Bienvenidos a Linden Hills, el infernal barrio en el que todo el mundo desea vivir. Se encuentra en algún lugar del condado de Wayne, y lo gobierna la tiránica familia Needed, comandada por el malévolo Luther Needed. La relación de Luther Needed con el mundo es de lo más oscura. Y no únicamente con el mundo, es decir, con todos esos aspirantes —nunca demasiado buenos— a futuros vecinos, sino también con su familia, a la que asfixia sin remedio. Y esto es algo que oculta a simple vista en el epicentro de tan idílico lugar. ¿Idílico? ¿Qué puede tener de idílico un lugar infernal? La apariencia, por supuesto. Todas esas casas con jardines japoneses y piscinas de mármol que atraen a fotógrafos de la prestigiosa revista Life sin remedio.
Concebida como una reescritura de la Divina Comedia de Dante, Linden Hills es la segunda novela de la ganadora del National Book Award (en 1983, el año en el que debutó), la mujer que fue teleoperadora —como su madre— antes de ingresar en Yale y cambiar el rumbo de la literatura afroamericana de suburbios, y no únicamente de suburbios, Gloria Naylor. Convierte, Naylor, en ella, al barrio en personaje, en, de hecho, el personaje principal, un inalcanzable y deseado infierno —está dividido por arcos, arcos que recuerdan a los anillos del clásico de Dante, por los que el propio Dante, acompañado de Virgilio, debe descender hasta toparse con el mismísimo diablo— en el que no se cree estar ardiendo porque de él se dice lo contrario.
De él se dice que sólo el que "ha trabajado mucho, luchado mucho y ahorrado mucho" tiene derecho a vivir en él. Llegar a Linden Hills significa "alcanzar el éxito", pero no cualquiera puede alcanzarlo, porque existe un guardián —el diablo, el señor Needed, cuya familia lleva ejerciendo de filtro desde que se edificaron las primeras casas en la colina, tan cercanas a los bloques en los que viven todos los demás, todos aquellos que nunca podrán cruzar una de sus puertas, que aún resultan más obscenas— que sólo permite que personas con "ciertas características" vivan allí. Explora, Naylor, los mecanismos de control de toda comunidad, con la acidez de un clásico de los suburbios, pero un clásico, por una vez, negro.
Sí, porque tanto Luther Needed como la mayoría de los aspirantes a vecinos son afroamericanos. Allí podían olvidar, escribe Naylor, desde la atalaya de un narrador todopoderoso, que describe, sin juzgar, pero atenta a desvíos no permitidos y evidentes frustraciones ante los muros que levanta el qué dirán, a esos aspirantes, y sus casas y posiciones. Aspirantes encabezados por un par de jóvenes, Willie el Blanco y Lester el Mierda. El primero es un forastero de los bloques, el segundo, un habitante de Linden Hills. Ambos descienden la colina en busca de trabajo, y acceden cada vez a una casa mejor, porque así está construido Linden Hills, de manera que el ascenso implique un descenso físico hasta alcanzar la hondonada donde residen los Needed.

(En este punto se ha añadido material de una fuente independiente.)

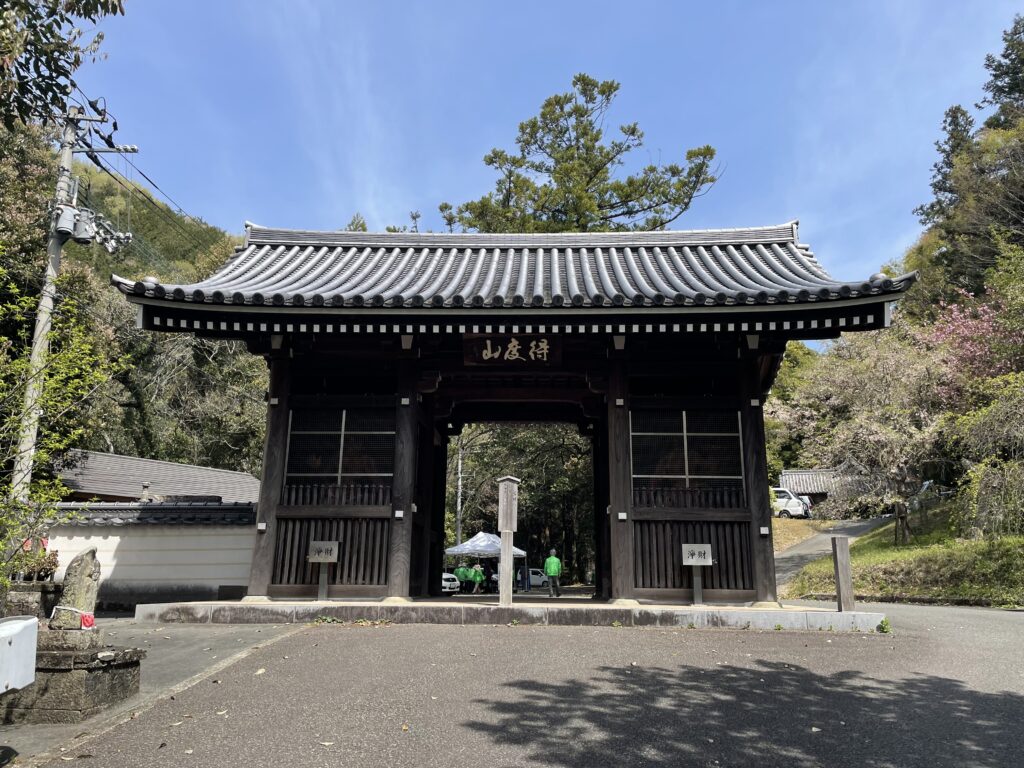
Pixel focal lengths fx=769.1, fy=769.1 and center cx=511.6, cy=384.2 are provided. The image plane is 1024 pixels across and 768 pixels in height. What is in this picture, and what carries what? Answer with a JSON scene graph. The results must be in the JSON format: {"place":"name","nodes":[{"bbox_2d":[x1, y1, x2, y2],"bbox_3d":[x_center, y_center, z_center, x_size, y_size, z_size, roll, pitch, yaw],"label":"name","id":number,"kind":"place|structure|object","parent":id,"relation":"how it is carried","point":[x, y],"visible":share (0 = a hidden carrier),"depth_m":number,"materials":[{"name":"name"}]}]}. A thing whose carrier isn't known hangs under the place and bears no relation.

Publicada originalmente en 1985, tan sólo dos años después de que Naylor —que entonces acababa de cumplir los 35— ganase el National Book Award, Linden Hills dio una ambiciosa vuelta de tuerca a un tipo de narrativa, la de lo terrible y disfuncional de la vida en un suburbio acomodado, algo que inauguró John Cheever en los años cuarenta y que aún hoy, y pese a este potente y minucioso disparo de Naylor —una bomba de relojería construida con lo observado: Naylor llevó, desde niña, un diario en el que anotaba todo aquello que no aparecía en los libros—, sigue siendo puramente blanca. Son muchas las razones por la que Linden Hills es un hito —también formalmente: su prosa es cristalina, musculosa, adictiva— pero la principal tiene que ver con lo monstruoso de perseguir un sueño que jamás va a dejarse atrapar porque necesita de tu insatisfacción, de tu desesperación, para existir.